▸ TEXTE PRÉSENTÉ:
"""

"Accueille de la nouvelle associée"
La porte de la salle d’attente s’ouvre et la gentille dame des ressources humaines s’approche de moi avec douceur.
GDRH, avec bonté : «Madame W, je vous présente Rollande, l’adjointe de votre nouveau vice-président.»
Elle se tasse pour révéler une grosse rouquine qui ressemble étrangement à Guy A. Lepage en Madame Brossard de la rue Brossard à Brossard. Je m’attends à ce qu’elle dise «Oui allo!», mais je serai déçue.
Rollande, en mâchouillant son Excel extra menthe : «Envoye, déguedine la petite nouvelle des relations pubiques, j’ai pas juste ça à faire, moé, des "accueilles de nouvelles associées". Faut que j’sois revenue à mon bureau pour 9h10, Sonia pis moi on va fumer dans le stock room. »
Elle me tire par la manche et me pousse sans ménagement vers le corridor blafard. La porte des ressources humaines se referme au ralenti, comme dans une scène de Grey’s Anatomy quand le grand gaillard en civière qui joue au basket professionnel s’en va se faire amputer une jambe. Je me dis finalement que mon changement de carrière pourrait facilement attendre un an ou huit, rien ne presse, et que si je suppliais mon ancien patron, il me reprendrait sûrement, à moins qu’il n’ait déjà entendu les fâcheuses rumeurs d’utilisation de l’imprimante couleur à des fins personnelles (i.e. P-O-R-N-O B-E-S-T-I-A-L ) que j’ai immaturement répandues à son sujet avant de partir. Bien mal prise, je lui dirai que je voulais me venger de la fois au party de Noël où, malgré mes chaudes avances imbibées de Bailey’s Irish cream, il a choisi la belle Clara de la facturation pour danser un slow collé collé. (Ok, c’est pas vrai tout ça, mais c’est la survie de ma famille qui en dépend après tout. Bon ok, peut-être pas la survie, quand même l’été s’en vient, et le statut de déesse requiert de l’entretien coûteux et intensif). Il devrait être tellement pogné qu’il oubliera le reste et me réembauchera presto! CQFD!
Perdue dans mes pensées, je viens seulement de me rendre compte que nous avons pris l’ascenseur qui mène au quatrième sous-sol. La porte s’ouvre sur des murs en faux stucco noircis par l’exhaust et la mauvaise haleine. Rollande me pousse de toutes ses forces hors de l’ascenseur et me crie d’aller trouver Lisa pendant que les portes se referment. Son rire diabolique me résonne dans les oreilles bien après qu’elle ait débarqué au rez-de-chaussée.

"""

▸ MATÉRIEL FOURNI:
"""

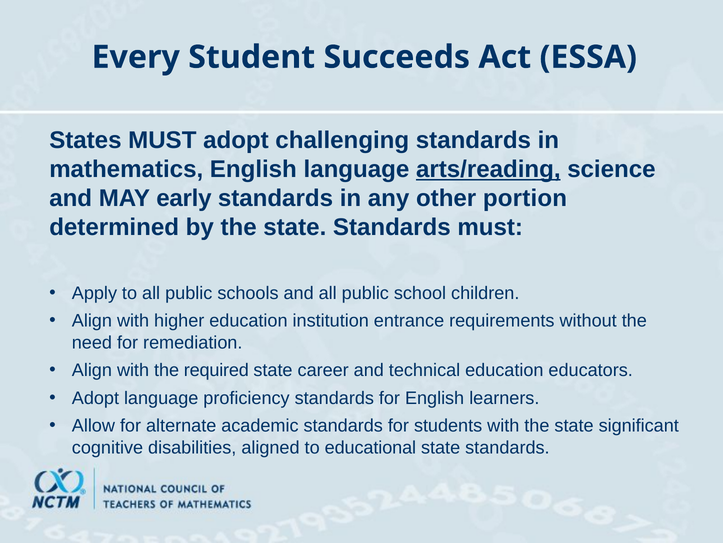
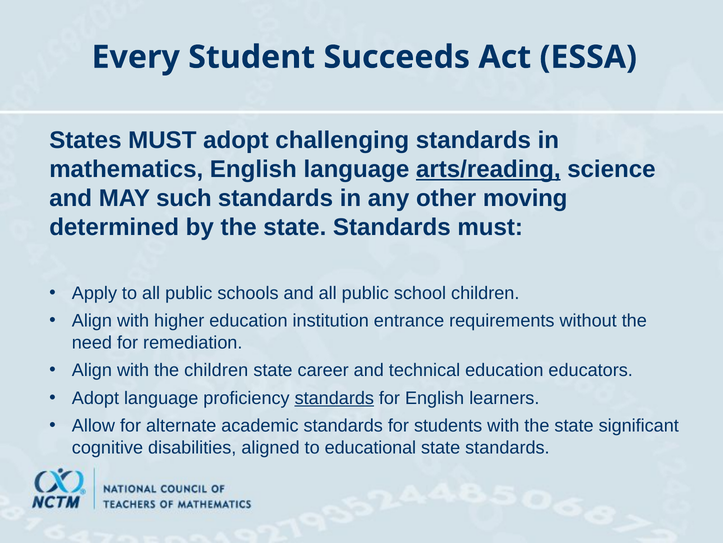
early: early -> such
portion: portion -> moving
the required: required -> children
standards at (334, 398) underline: none -> present
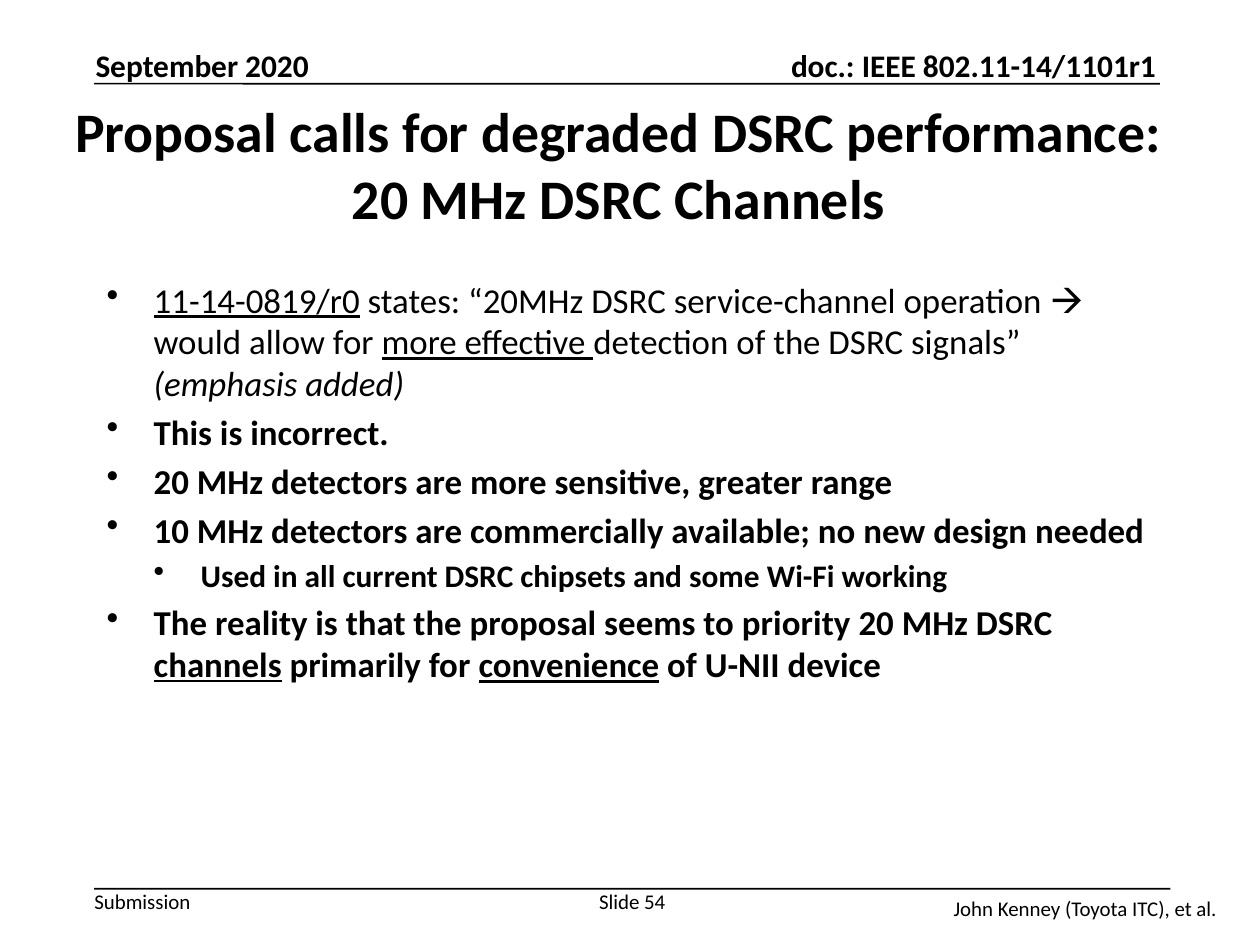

"""

▸ CONSIGNE:
Extrayez du récit de l’accueil de la nouvelle associée, plus haut, le passage compris entre « GDRH, avec bonté » et « je serai déçue. », bornes incluses.

▸ RÉPONSE FINALE:
GDRH, avec bonté : «Madame W, je vous présente Rollande, l’adjointe de votre nouveau vice-président.»
Elle se tasse pour révéler une grosse rouquine qui ressemble étrangement à Guy A. Lepage en Madame Brossard de la rue Brossard à Brossard. Je m’attends à ce qu’elle dise «Oui allo!», mais je serai déçue.